People had, of course, kicked balls about in play for centuries, but the formal rule-based game of football was a Victorian innovation. The game was incubated at public schools and universities: the unique copy of a printed pamphlet giving The Laws of the [Cambridge] University Foot Ball Club held at Shrewsbury School was probably printed in 1856 and is the only printed set of rules to predate the current item. The foundation of Sheffield Football Club brought the game into the community. The club committee held a series of meetings in October 1858 in which the laws of the game were drafted, and it was agreed that these laws be printed and a copy given to every member of the club. Prior to the discovery of the current copy, the only known copy of the first printed rules was the one that formed part of the historic archive of the club itself. The club's historic archive was sold in these rooms, 14 July 2011, lot 10, £881,000.

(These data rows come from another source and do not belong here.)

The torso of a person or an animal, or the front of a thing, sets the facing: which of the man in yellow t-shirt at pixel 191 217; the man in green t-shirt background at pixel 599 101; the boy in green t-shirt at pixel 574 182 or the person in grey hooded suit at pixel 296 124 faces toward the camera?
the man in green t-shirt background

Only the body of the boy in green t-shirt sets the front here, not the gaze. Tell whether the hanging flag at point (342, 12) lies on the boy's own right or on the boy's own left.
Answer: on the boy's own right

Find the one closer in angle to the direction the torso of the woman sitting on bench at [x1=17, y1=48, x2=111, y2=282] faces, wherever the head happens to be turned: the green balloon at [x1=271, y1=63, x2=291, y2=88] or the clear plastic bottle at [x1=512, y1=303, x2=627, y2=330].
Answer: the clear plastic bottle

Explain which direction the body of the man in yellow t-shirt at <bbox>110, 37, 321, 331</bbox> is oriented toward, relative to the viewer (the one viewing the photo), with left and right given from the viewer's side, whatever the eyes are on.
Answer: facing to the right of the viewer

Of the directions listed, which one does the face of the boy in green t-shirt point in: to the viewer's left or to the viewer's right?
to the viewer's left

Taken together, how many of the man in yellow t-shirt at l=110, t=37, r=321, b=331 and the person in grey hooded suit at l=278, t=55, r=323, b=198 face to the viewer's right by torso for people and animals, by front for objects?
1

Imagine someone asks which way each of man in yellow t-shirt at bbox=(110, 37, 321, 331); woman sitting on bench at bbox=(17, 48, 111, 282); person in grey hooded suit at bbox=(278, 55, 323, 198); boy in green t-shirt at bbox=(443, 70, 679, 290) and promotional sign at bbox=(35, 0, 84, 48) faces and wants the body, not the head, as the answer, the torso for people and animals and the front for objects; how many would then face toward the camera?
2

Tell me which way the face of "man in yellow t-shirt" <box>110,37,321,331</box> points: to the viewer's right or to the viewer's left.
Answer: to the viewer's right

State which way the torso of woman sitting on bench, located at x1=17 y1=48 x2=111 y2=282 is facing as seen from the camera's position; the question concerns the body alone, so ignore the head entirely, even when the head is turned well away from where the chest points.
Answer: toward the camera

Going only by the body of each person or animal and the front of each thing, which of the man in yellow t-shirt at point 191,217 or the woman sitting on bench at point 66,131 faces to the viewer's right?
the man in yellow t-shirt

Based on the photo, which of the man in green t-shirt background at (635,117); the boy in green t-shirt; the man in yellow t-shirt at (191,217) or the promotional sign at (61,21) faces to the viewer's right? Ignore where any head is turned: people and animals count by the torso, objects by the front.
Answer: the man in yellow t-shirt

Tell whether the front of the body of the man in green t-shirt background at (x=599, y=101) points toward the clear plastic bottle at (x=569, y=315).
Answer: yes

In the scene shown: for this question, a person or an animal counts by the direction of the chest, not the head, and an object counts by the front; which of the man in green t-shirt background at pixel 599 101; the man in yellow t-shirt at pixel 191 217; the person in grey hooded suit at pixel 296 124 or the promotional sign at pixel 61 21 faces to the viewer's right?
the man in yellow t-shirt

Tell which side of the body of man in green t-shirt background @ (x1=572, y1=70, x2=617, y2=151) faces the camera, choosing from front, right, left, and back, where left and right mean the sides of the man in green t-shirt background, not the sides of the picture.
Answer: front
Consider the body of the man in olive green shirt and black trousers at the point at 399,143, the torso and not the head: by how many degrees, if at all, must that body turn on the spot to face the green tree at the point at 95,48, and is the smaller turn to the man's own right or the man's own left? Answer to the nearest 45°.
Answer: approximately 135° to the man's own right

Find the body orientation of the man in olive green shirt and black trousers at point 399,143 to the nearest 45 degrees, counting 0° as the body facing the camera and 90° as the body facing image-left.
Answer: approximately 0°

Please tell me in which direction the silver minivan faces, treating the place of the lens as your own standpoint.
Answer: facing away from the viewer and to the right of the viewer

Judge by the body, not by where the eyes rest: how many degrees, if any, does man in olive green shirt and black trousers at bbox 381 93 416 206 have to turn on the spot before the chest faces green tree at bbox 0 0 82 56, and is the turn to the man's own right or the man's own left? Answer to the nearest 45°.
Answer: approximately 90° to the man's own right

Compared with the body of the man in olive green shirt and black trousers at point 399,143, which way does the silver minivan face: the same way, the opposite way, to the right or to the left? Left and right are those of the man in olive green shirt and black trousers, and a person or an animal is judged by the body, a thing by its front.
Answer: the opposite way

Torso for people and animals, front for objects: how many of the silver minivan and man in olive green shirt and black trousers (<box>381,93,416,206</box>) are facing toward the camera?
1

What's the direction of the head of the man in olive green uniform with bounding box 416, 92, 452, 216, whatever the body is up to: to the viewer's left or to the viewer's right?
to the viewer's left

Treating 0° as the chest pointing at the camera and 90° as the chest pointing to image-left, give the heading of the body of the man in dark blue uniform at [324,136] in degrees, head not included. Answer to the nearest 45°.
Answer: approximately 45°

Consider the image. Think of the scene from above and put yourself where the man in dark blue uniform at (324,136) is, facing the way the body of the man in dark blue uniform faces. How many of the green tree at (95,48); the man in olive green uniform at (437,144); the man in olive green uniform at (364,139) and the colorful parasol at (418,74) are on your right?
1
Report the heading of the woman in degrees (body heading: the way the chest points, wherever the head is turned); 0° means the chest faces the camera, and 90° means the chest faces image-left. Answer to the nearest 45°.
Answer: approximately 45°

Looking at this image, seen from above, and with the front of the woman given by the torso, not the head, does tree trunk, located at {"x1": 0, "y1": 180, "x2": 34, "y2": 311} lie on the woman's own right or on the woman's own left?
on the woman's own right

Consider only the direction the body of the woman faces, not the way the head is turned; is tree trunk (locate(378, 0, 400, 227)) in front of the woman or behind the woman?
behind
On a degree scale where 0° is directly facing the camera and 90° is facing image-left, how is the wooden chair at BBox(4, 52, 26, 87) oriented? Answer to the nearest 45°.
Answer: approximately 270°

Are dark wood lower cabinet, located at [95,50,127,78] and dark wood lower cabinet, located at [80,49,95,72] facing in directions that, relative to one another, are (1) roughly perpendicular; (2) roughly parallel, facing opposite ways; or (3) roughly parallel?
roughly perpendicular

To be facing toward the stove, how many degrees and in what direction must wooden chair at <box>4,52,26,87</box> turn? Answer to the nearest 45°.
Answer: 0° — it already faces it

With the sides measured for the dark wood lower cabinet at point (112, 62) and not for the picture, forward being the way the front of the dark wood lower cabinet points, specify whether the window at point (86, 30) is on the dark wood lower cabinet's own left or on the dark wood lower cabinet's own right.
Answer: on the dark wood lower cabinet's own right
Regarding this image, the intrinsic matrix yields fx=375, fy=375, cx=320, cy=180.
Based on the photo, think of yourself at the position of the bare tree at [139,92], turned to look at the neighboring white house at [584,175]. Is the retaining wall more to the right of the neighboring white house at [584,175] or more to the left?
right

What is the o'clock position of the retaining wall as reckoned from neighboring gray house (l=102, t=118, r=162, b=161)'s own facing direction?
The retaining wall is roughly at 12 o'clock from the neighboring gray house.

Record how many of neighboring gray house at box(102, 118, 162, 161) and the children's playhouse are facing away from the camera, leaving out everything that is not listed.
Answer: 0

The current copy has the pencil signature of William Baker, the club committee member who signed off the original draft rules in the club minutes on 21 October 1858. Baker was also one of the club's best players and took part, for example, in the club's match against an FA side in March 1866 at Battersea Park. The current copy of the pamphlet is also uniquely revised to keep it up to date with developments in the laws of the game. The most significant is the hardening of the rules against handling the ball. The 1858 rules allowed the ball to be "pushed or hit with the hand" but not held (law 8), but in this copy a printed slip disallows "knocking or pushing [the ball] on". A handwritten note finesses the throw-in, specifying that the ball must "touch the Ground before coming in Contact with any player" (law 10). A new law (law 12) is also added by hand, requiring that flags be placed four yards from each goal post (this was to allow a short-lived secondary scoring system called a rouge). These revisions must have been made before 1862, when the club issued a new rulebook that included these and other changes.

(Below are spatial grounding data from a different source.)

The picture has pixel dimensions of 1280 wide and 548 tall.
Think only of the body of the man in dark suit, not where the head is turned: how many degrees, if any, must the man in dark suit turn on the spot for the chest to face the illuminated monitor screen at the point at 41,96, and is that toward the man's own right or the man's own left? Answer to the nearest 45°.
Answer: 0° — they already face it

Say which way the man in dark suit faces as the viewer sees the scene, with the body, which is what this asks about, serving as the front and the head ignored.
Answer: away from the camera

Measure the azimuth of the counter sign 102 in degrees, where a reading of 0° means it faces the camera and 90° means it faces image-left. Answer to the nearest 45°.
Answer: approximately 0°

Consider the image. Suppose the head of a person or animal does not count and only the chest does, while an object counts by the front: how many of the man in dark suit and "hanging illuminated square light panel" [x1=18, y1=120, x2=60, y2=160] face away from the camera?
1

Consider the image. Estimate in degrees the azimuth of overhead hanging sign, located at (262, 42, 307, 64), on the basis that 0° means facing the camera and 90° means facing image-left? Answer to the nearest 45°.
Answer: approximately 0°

This copy of the Sheffield FC rules was preserved in a scrapbook compiled by a local clergyman, the Rev. Greville John Chester (1830-92). Chester, whose father was a rector in Norfolk, served as curate in various parishes before taking on the incumbency of St Jude's, Moorfields, Sheffield in 1858. He served the impoverished parish for five years with exceptional zeal, and became well know for his efforts on behalf of the local poor. His health was poor, however, and he resigned in 1863, taking on a second career as a traveller and collector. Chester's collecting impulses are on display in this volume, which includes a wide range of pamphlets and leaflets printed in Sheffield and elsewhere during the period of his incumbency on a wide range of religious and social issues.